Remember co-ops from earlier in the course? Cooperative apartments (co-ops) are owned by a corporation, so buyers don’t receive a deed when they purchase a cooperative apartment.
Instead, the buyer is technically buying shares of the cooperative. These shares are considered personal property, not real property. And through buying the shares, the buyer is given a proprietary lease to the apartment. Because the buyer of a cooperative apartment isn’t buying real property, they won’t use a mortgage for financing.
Uniform Commercial Code
Instead, the buyer takes out a loan regulated by the Uniform Commercial Code, which is a uniform act (a state law enacted by all 50 states) that regulates the sale or transfer of personal property.
Flip Tax
The purchase contract for a cooperative apartment will include much of the same information as a regular real estate purchase contract. There might be some additional charges outlined in the contract, including a flip tax. The flip tax is a fee paid by a seller during a housing co-op transaction.
Board Approval
One of the most important differences is that purchasing cooperative shares requires the approval of the corporation. So the purchase contract includes a section detailing what the buyer must do if they hope to gain the corporation’s approval (usually called “board approval”). Often this includes personal interviews and references. 🤝
Co-op Purchase Contract
There are special contracts used for the purchase of condominiums, as well. Since there are common areas and other specific features to account for, a condominium purchase contract will include provisions that address this. A condominium contract needs to be specific about what the buyer will own, won’t own, and will co-own with their neighbors in the complex.
Right of First Refusal
Another subject you may see on a condo contract is the “right of first refusal.” With condominium sales, the condominium association has this right. This means that if the owner of a condo decides to sell their unit, the association has the first chance to buy or lease it. The condo association might want to buy the property for various reasons, whether it’s to convert it to the superintendent’s apartment or to make it an office for the association.
The right of first refusal doesn’t specify a sales price. It just says that the right holder can match any acceptable offer that comes in during a negotiated period of time. That time period and any fee charged for the right of first refusal are negotiable. If a seller’s property is subject to a right of first refusal, they have to notify interested buyers of this fact.
Condominium Purchase Contract
Speaking of condos, I want to mention the letter of intent. We talked about these before, but let’s reframe them in the context of condos.
The sponsor of a condo project may ask a prospective buyer to sign one. The letter of intent signifies an agreement to do business together, but is not binding. Often, a buyer signs the letter when they want to reserve a specific unit.
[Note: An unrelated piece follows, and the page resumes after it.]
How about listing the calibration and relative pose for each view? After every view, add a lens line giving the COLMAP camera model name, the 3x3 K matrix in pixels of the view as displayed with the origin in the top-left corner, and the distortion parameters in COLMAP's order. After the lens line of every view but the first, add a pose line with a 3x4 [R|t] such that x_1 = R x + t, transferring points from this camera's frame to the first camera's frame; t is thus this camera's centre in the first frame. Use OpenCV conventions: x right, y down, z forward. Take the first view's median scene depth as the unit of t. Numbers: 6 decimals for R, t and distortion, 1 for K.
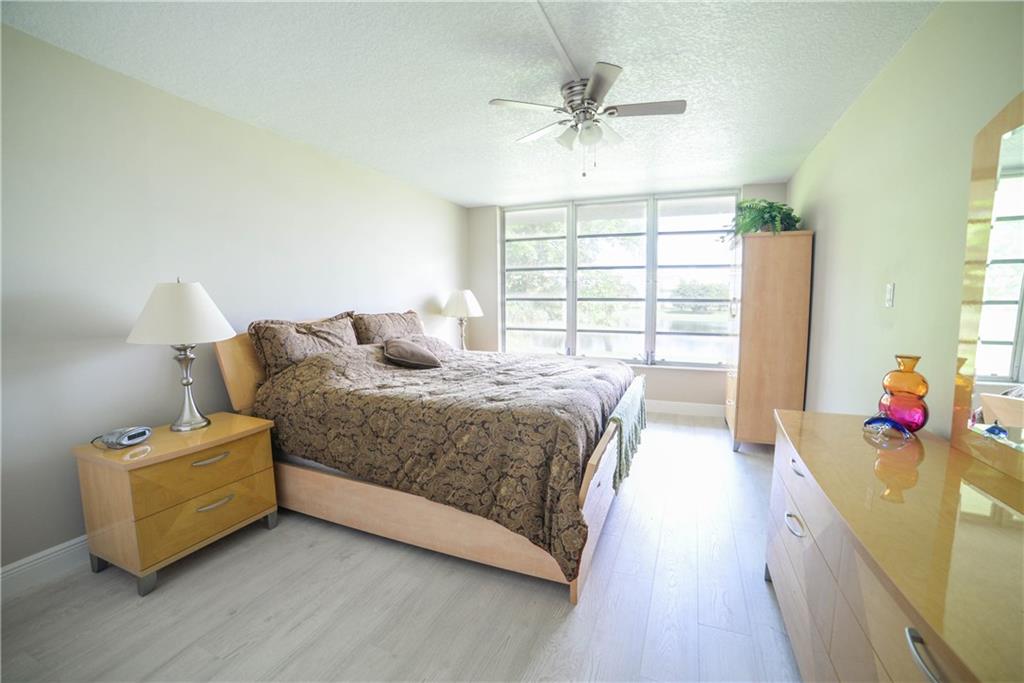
lens RADIAL K [[430.5, 0, 518.1], [0, 430.5, 343.0], [0, 0, 1]] dist [-0.110183, 0.040261]
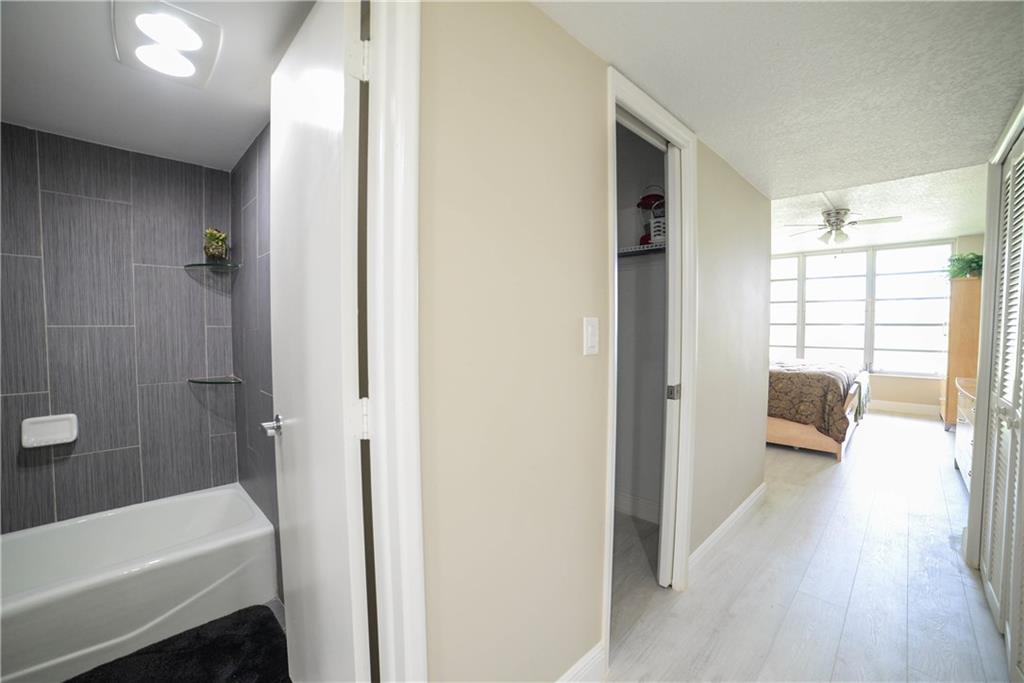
lens RADIAL K [[430.5, 0, 518.1], [0, 430.5, 343.0], [0, 0, 1]] dist [-0.110183, 0.040261]
pose [[0.923640, 0.019750, -0.382751, -0.482502], [-0.043250, 0.997663, -0.052891, 0.153686], [0.380812, 0.065406, 0.922336, -1.282265]]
Benefits for Both Seller and Developer
A letter of intent shows the seller that the buyer is willing to enter a transaction. Meanwhile, a developer can show letters of intent to their lender to persuade the lender to fund the development. Lots of letters of intent show the lender that the development is not a financial risk.
Right of First Refusal
After submitting the letter of intent, the potential buyer will put down an initial deposit and have the right of first refusal. In this context, it’s the buyer who gets first dibs on buying the unit before it can be offered to anyone else. From there, the buyer has two options:
Terminate the agreement and get their deposit returned
Move forward with the sale and sign a binding contract
The actual contract will be more detailed than the letter of intent.